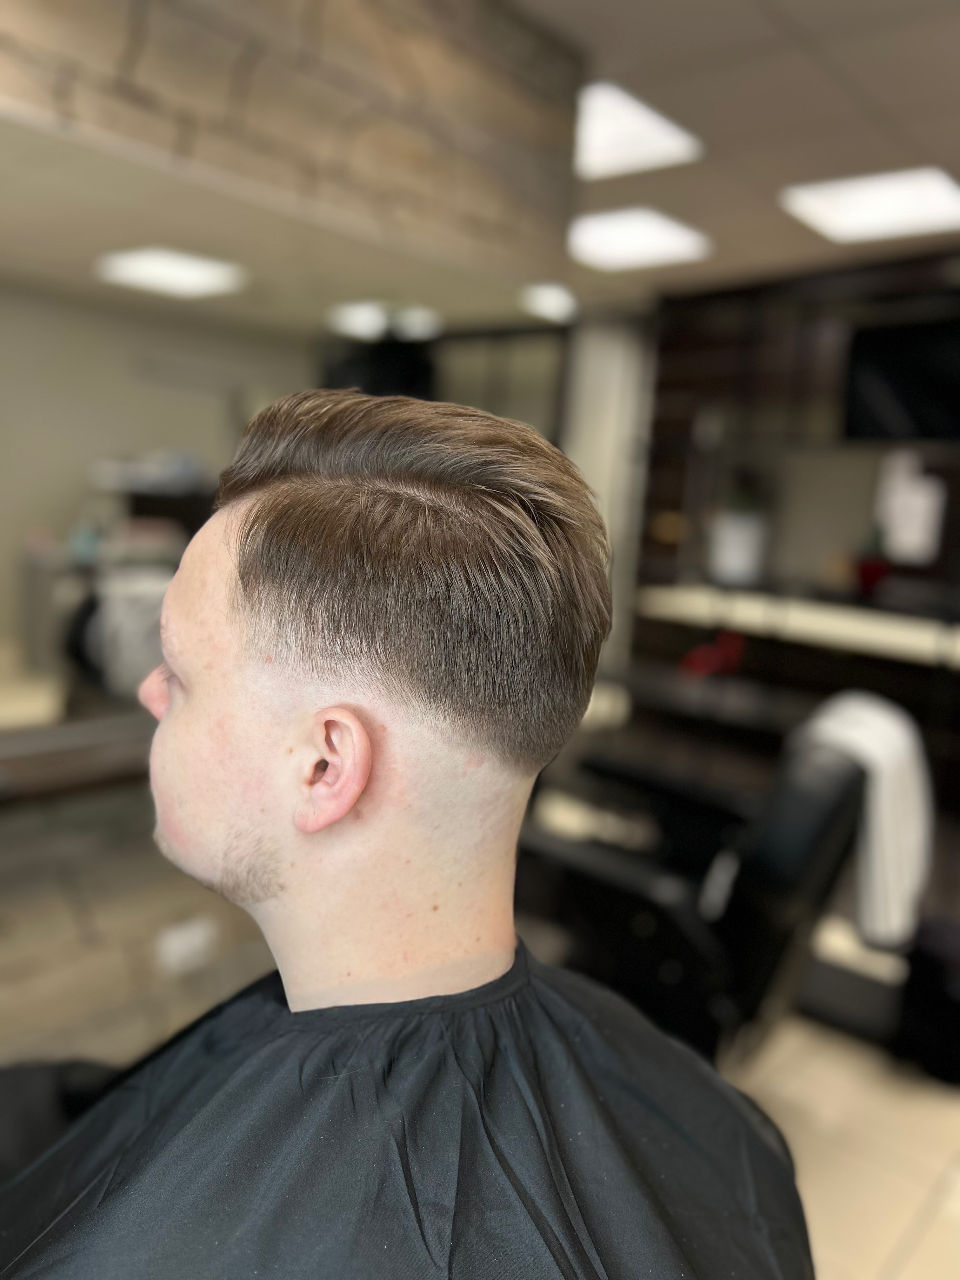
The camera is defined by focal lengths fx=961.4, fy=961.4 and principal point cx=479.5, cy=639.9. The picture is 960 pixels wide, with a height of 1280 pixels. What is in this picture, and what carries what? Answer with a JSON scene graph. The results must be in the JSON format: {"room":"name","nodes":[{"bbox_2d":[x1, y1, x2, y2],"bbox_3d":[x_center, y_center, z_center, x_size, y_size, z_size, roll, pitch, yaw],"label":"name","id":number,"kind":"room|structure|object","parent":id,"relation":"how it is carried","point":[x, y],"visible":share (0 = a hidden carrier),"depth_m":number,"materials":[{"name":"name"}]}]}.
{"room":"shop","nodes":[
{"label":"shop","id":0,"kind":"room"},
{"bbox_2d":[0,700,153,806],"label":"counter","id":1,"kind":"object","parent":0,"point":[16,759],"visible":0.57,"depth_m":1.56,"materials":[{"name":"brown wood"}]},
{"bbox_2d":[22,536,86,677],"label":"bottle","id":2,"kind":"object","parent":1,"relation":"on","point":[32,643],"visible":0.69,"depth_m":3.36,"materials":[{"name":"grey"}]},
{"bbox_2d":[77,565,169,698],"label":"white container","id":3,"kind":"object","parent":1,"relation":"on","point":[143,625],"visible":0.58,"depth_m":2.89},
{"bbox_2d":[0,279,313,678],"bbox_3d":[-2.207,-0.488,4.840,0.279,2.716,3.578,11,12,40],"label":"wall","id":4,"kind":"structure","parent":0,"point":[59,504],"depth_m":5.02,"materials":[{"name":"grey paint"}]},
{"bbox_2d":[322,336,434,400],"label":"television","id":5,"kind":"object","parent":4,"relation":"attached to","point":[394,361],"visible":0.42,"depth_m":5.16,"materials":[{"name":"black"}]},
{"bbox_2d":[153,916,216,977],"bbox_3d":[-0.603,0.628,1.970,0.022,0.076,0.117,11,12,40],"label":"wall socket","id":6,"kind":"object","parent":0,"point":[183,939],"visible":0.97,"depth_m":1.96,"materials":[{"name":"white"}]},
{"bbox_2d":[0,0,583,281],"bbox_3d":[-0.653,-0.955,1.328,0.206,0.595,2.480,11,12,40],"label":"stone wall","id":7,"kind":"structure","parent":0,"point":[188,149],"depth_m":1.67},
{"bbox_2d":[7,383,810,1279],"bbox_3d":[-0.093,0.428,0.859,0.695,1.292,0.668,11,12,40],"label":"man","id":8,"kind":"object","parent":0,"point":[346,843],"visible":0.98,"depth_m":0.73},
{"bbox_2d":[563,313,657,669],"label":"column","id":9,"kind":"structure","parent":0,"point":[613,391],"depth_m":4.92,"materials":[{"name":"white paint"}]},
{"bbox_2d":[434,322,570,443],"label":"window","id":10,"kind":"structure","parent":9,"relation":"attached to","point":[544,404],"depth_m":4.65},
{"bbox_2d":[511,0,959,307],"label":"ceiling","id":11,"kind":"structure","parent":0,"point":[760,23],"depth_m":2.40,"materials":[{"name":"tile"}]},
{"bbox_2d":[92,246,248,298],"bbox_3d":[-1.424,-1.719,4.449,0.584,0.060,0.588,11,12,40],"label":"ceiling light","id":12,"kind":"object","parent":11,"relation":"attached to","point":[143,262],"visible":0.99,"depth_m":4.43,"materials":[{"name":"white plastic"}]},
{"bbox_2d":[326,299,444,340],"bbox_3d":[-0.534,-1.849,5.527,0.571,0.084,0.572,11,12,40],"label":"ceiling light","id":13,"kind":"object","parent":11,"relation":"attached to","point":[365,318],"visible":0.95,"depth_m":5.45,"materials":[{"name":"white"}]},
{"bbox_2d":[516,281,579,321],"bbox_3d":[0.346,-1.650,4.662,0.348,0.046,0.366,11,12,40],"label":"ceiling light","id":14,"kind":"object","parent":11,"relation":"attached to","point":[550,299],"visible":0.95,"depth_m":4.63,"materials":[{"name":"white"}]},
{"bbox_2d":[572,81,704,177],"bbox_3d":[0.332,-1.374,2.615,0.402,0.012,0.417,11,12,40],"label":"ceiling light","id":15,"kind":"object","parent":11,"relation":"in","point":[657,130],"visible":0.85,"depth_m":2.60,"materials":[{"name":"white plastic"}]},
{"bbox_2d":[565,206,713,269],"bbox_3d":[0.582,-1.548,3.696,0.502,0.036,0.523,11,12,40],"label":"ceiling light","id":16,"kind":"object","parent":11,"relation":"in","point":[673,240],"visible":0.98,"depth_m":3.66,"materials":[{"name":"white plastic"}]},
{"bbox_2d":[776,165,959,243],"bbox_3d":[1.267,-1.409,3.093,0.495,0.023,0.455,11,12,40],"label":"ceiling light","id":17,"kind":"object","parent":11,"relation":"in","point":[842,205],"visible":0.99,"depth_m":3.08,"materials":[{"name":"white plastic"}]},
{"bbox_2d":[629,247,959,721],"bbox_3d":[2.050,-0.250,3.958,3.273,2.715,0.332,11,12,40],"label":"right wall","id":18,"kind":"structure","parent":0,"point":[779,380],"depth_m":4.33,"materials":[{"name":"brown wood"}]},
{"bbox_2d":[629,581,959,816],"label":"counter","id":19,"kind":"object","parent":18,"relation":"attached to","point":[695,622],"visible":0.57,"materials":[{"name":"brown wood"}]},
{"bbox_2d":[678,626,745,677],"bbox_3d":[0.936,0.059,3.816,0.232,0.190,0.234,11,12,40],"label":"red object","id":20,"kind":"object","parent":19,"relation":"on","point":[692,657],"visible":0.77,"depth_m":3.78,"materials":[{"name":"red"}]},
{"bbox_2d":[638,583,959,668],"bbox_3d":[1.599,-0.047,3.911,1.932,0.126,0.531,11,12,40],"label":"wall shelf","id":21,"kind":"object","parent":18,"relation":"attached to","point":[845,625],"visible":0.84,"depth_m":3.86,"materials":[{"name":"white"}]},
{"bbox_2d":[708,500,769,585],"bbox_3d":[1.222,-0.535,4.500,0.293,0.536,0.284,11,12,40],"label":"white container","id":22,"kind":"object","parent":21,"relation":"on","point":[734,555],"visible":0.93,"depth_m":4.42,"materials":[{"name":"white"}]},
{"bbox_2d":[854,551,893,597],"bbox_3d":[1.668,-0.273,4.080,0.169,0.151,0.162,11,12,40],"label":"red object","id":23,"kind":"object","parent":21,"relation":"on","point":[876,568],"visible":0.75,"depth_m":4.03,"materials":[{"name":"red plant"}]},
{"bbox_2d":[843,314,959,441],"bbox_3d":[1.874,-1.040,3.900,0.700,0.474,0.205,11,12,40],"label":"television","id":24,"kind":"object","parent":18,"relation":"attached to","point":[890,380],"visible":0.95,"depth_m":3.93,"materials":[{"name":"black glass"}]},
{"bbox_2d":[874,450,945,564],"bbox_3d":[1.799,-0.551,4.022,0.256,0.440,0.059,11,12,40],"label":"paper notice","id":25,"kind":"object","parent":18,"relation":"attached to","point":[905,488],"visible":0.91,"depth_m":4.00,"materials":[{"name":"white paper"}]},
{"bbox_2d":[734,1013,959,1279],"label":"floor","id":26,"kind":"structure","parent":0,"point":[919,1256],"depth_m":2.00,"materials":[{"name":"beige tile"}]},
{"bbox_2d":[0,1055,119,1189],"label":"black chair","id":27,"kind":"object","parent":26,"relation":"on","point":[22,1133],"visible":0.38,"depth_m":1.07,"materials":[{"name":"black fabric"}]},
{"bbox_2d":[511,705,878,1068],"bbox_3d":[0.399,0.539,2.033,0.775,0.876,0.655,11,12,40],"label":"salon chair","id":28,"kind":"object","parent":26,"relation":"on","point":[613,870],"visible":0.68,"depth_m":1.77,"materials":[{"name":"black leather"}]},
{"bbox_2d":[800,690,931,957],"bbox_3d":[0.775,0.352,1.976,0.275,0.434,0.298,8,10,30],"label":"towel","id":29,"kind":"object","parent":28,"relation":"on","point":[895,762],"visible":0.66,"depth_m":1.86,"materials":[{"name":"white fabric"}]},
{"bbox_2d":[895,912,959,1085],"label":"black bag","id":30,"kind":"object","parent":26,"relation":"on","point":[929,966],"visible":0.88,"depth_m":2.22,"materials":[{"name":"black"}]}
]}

------------------------------

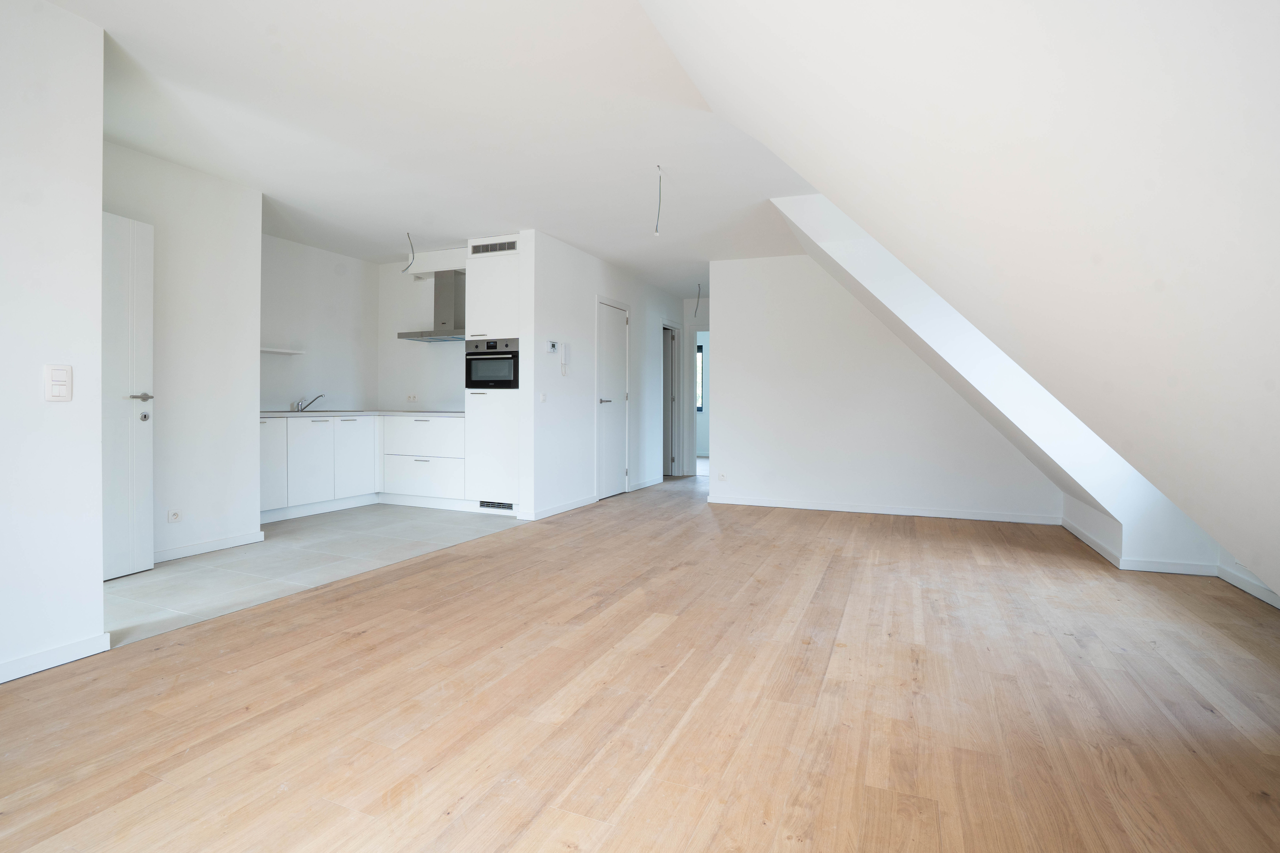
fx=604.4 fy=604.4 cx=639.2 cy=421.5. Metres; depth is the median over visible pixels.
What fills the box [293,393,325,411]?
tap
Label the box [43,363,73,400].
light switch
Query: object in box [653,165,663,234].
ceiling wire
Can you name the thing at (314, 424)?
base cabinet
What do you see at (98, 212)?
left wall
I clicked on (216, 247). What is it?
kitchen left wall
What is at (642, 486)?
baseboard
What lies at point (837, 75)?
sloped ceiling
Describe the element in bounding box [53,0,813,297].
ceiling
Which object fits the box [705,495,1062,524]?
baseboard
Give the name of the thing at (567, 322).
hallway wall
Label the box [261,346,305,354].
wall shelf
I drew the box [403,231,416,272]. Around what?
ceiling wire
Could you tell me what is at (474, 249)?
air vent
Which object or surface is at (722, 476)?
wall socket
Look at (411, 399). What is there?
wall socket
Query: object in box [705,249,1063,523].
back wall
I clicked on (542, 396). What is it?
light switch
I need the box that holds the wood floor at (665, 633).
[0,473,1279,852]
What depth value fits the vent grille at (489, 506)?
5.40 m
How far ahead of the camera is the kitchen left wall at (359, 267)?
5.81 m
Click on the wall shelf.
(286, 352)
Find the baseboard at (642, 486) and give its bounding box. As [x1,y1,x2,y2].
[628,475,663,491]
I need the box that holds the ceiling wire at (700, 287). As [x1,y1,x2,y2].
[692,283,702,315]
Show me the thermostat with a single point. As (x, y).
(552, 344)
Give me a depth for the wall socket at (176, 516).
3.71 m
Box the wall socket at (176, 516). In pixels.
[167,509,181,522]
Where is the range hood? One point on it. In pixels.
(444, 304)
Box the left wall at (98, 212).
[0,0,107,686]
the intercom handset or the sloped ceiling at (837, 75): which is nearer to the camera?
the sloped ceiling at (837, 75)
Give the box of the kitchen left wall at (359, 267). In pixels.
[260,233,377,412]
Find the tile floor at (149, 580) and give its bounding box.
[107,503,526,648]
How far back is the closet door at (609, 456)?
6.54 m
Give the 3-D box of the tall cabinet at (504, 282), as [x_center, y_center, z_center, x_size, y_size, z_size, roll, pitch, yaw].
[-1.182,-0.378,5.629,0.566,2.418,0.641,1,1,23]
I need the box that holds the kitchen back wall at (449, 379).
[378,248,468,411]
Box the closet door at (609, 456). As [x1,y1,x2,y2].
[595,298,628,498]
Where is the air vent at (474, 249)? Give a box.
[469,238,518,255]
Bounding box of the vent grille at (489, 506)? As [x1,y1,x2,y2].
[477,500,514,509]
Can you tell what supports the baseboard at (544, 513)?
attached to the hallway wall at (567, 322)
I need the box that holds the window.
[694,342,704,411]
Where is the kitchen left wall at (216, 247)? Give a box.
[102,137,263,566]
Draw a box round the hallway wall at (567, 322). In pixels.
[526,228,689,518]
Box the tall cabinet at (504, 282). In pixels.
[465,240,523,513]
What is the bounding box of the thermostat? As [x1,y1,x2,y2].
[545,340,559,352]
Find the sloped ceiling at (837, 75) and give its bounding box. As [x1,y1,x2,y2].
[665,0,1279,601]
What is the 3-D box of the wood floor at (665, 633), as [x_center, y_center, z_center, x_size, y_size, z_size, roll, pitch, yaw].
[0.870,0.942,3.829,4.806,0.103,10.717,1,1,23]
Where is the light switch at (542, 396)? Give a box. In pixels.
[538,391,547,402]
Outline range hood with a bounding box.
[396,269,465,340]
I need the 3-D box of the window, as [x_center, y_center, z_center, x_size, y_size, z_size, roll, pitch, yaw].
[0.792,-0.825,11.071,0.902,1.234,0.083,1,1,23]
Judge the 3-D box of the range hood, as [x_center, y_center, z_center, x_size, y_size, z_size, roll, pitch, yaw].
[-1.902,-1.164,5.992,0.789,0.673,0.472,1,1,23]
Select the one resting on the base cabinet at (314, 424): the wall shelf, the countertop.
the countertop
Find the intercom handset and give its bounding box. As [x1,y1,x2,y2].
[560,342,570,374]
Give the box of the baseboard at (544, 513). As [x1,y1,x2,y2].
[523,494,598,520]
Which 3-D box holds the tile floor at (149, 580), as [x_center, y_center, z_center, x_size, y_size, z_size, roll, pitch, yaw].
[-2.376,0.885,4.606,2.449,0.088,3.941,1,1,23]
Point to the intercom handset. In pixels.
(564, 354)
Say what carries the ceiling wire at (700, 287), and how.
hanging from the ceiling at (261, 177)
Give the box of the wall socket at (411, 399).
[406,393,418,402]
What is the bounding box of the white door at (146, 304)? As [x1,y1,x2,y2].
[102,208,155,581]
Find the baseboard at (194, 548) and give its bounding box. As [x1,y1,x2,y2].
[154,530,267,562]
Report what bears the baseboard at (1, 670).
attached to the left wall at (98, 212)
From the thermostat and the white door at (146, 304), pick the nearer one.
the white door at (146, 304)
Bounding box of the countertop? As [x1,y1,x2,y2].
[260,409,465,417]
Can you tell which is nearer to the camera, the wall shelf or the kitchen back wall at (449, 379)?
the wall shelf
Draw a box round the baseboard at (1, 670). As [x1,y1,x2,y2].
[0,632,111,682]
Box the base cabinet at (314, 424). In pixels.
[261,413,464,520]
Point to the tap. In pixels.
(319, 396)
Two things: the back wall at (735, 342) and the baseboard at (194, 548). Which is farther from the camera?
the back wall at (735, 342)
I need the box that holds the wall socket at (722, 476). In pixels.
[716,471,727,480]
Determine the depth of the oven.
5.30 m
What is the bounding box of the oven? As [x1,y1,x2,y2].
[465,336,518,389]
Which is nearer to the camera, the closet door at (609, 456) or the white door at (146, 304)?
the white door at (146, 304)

------------------------------

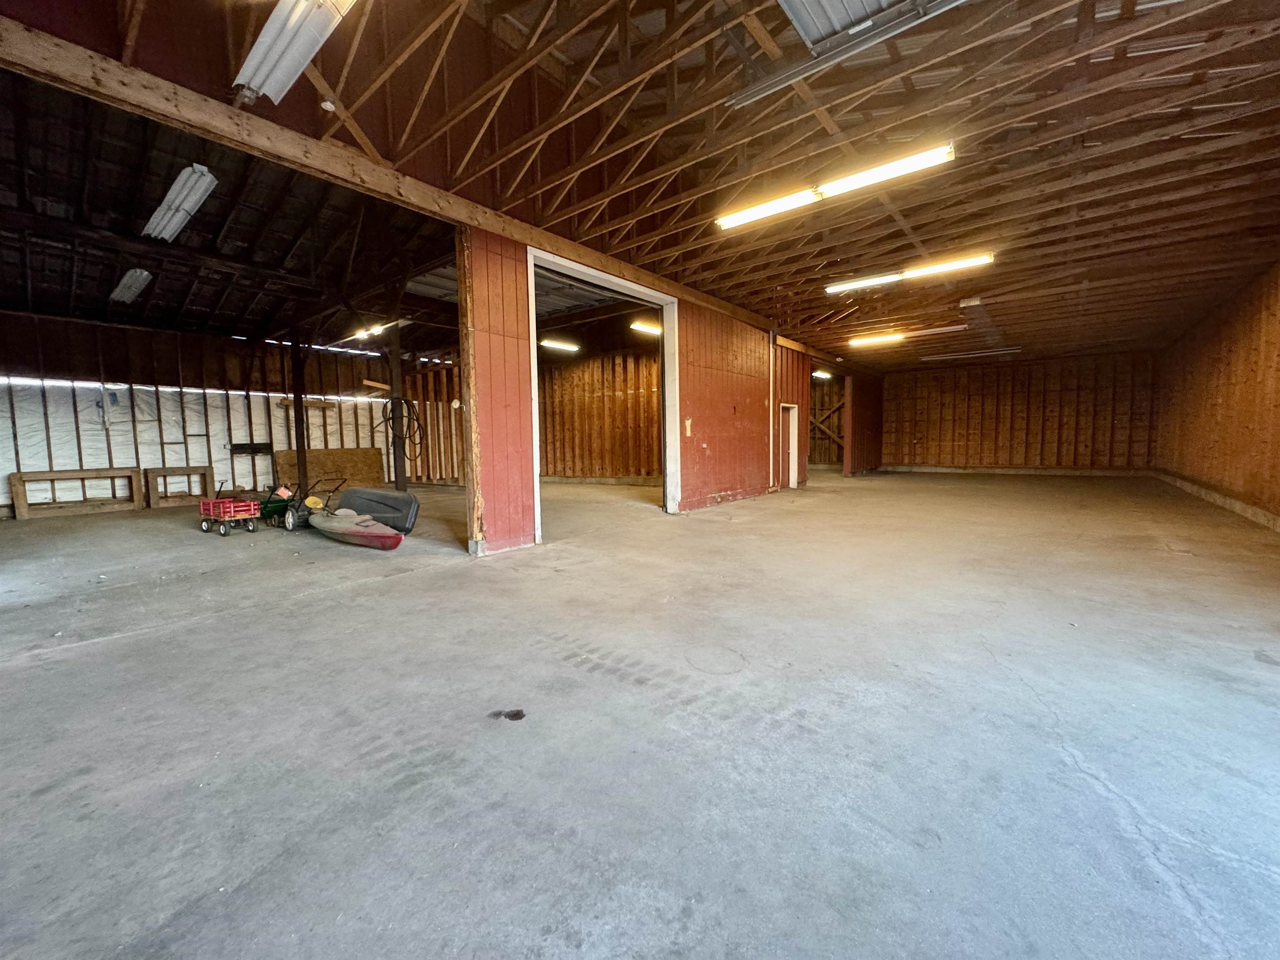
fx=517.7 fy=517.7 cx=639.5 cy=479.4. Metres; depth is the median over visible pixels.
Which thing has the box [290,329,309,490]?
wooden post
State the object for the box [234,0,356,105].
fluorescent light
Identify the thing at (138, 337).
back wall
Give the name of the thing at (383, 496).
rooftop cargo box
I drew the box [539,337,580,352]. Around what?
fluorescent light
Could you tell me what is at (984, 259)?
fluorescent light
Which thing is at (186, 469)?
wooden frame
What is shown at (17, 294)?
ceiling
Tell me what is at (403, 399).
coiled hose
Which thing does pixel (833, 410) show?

------------------------------

■ EXERCISE REQUIREMENTS ■
If a line in the records contains the string "over", copy it out.

■ RESPONSE TO THIS TASK ■
fx=604.4 fy=604.4 cx=639.2 cy=421.5. Metres; depth is the median over visible pixels.
fx=517.7 fy=517.7 cx=639.5 cy=479.4. Metres; depth is the median over visible pixels.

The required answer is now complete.